Task prompt >> Output each entry verbatim. Leave the images out.

Document layout detection data >>
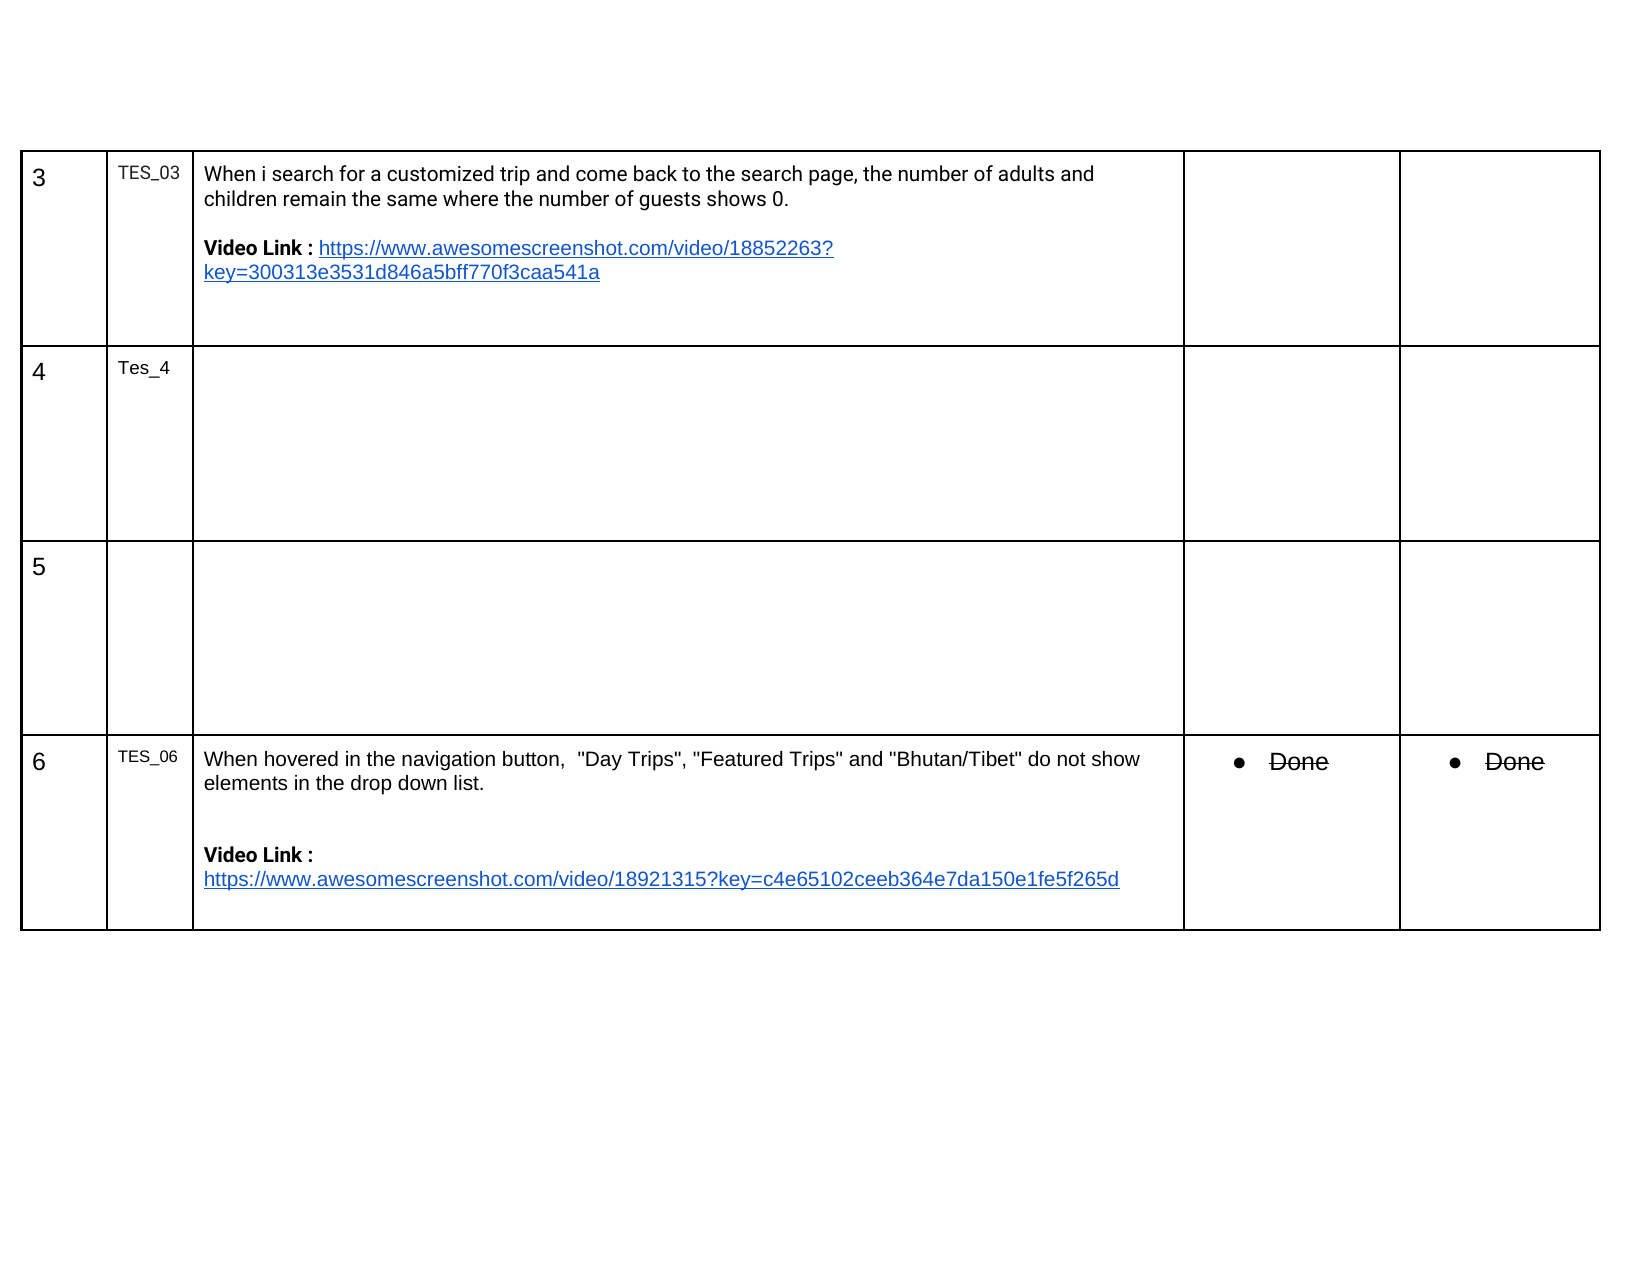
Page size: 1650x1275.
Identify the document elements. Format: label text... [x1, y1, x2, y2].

table_cell [1185, 542, 1399, 734]
table_cell [1185, 347, 1399, 539]
table_cell [108, 542, 192, 734]
table_cell [194, 542, 1183, 734]
table_cell [1401, 152, 1599, 345]
table_cell 4 [23, 347, 106, 539]
table_cell [1185, 152, 1399, 345]
table_cell [1401, 542, 1599, 734]
table_cell [1401, 347, 1599, 539]
table_cell Done [1185, 736, 1399, 929]
table_cell Tes_4 [108, 347, 192, 539]
table_cell When i search for a customized trip and come back to the search page, the number of adults and children remain the same where the number of guests shows 0. Video Link : https://www.awesomescreenshot.com/video/18852263?key=300313e3531d846a5bff770f3caa541a [194, 152, 1183, 345]
table_cell TES_03 [108, 152, 192, 345]
table_cell 6 [23, 736, 106, 929]
table_cell 3 [23, 152, 106, 345]
table_cell [194, 347, 1183, 539]
table_cell When hovered in the navigation button, "Day Trips", "Featured Trips" and "Bhutan/Tibet" do not show elements in the drop down list. Video Link : https://www.awesomescreenshot.com/video/18921315?key=c4e65102ceeb364e7da150e1fe5f265d [194, 736, 1183, 929]
table_cell 5 [23, 542, 106, 734]
table_cell TES_06 [108, 736, 192, 929]
table_cell Done [1401, 736, 1599, 929]
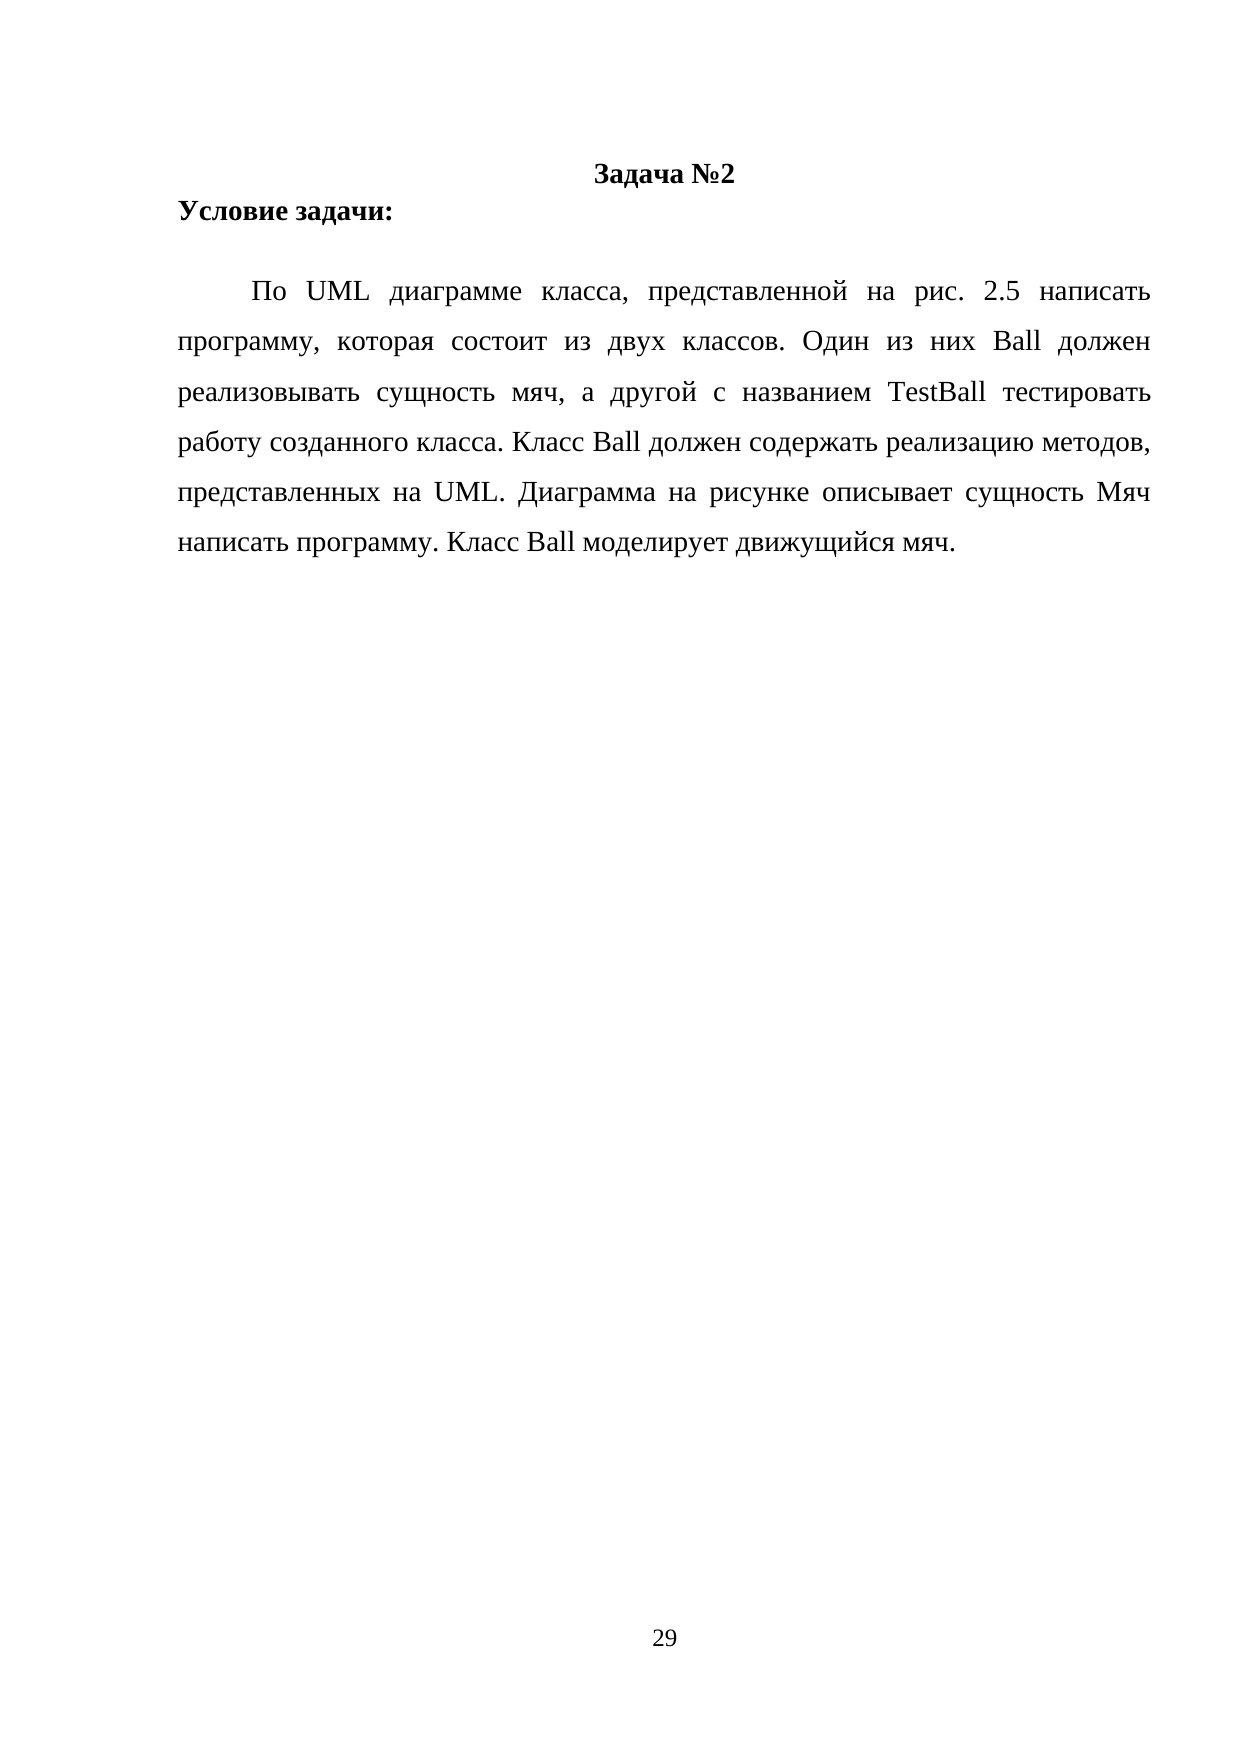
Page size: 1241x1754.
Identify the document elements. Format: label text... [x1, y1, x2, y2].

The answer >>
Page size: 1650x1275.
Identify the document elements. Format: label text... [x1, y1, x2, y2].

table_cell [1185, 542, 1399, 734]
table_cell [1185, 347, 1399, 539]
table_cell [108, 542, 192, 734]
table_cell [194, 542, 1183, 734]
table_cell [1401, 152, 1599, 345]
table_cell 4 [23, 347, 106, 539]
table_cell [1185, 152, 1399, 345]
table_cell [1401, 542, 1599, 734]
table_cell [1401, 347, 1599, 539]
table_cell Done [1185, 736, 1399, 929]
table_cell Tes_4 [108, 347, 192, 539]
table_cell When i search for a customized trip and come back to the search page, the number of adults and children remain the same where the number of guests shows 0. Video Link : https://www.awesomescreenshot.com/video/18852263?key=300313e3531d846a5bff770f3caa541a [194, 152, 1183, 345]
table_cell TES_03 [108, 152, 192, 345]
table_cell 6 [23, 736, 106, 929]
table_cell 3 [23, 152, 106, 345]
table_cell [194, 347, 1183, 539]
table_cell When hovered in the navigation button, "Day Trips", "Featured Trips" and "Bhutan/Tibet" do not show elements in the drop down list. Video Link : https://www.awesomescreenshot.com/video/18921315?key=c4e65102ceeb364e7da150e1fe5f265d [194, 736, 1183, 929]
table_cell 5 [23, 542, 106, 734]
table_cell TES_06 [108, 736, 192, 929]
table_cell Done [1401, 736, 1599, 929]
Page size: 1241x1754.
Identify the document elements. Format: label text... [x1, y1, x2, y2].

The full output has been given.